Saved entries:
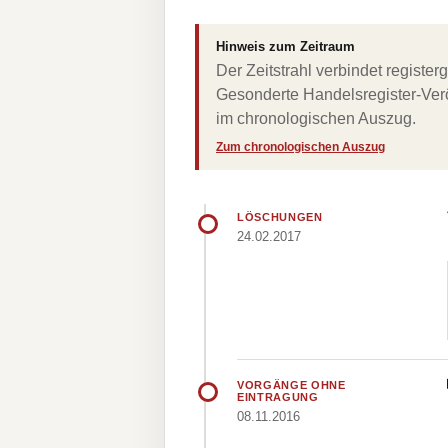
Hinweis zum Zeitraum
Der Zeitstrahl verbindet regist
Gesonderte Handelsregister-Verö
im chronologischen Auszug.
Zum chronologischen Auszug
LÖSCHUNGEN
24.02.2017
VORGÄNGE OHNE
EINTRAGUNG
08.11.2016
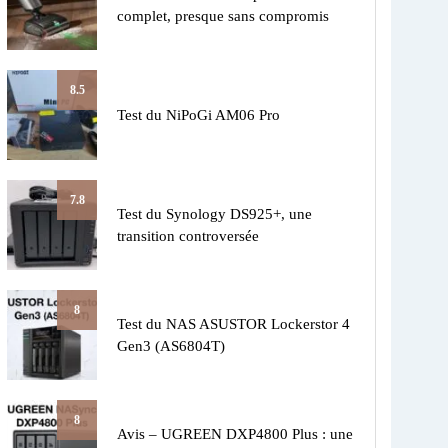
complet, presque sans compromis
8.5
Test du NiPoGi AM06 Pro
7.8
Test du Synology DS925+, une
transition controversée
8
Test du NAS ASUSTOR Lockerstor 4
Gen3 (AS6804T)
8
Avis – UGREEN DXP4800 Plus : une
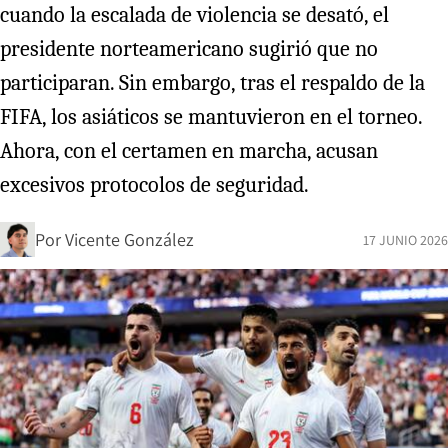
cuando la escalada de violencia se desató, el
presidente norteamericano sugirió que no
participaran. Sin embargo, tras el respaldo de la
FIFA, los asiáticos se mantuvieron en el torneo.
Ahora, con el certamen en marcha, acusan
excesivos protocolos de seguridad.
Por
Vicente González
17 JUNIO 2026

**HOW TO COMPLETE THIS TASK:** In the records above, find the line containing "presidente norteamericano sugirió que no" and output every line from the first through that one, exactly, omitting pictures.

**ANSWER TO THE EXERCISE:**
Hinweis zum Zeitraum
Der Zeitstrahl verbindet regist
Gesonderte Handelsregister-Verö
im chronologischen Auszug.
Zum chronologischen Auszug
LÖSCHUNGEN
24.02.2017
VORGÄNGE OHNE
EINTRAGUNG
08.11.2016
complet, presque sans compromis
8.5
Test du NiPoGi AM06 Pro
7.8
Test du Synology DS925+, une
transition controversée
8
Test du NAS ASUSTOR Lockerstor 4
Gen3 (AS6804T)
8
Avis – UGREEN DXP4800 Plus : une
cuando la escalada de violencia se desató, el
presidente norteamericano sugirió que no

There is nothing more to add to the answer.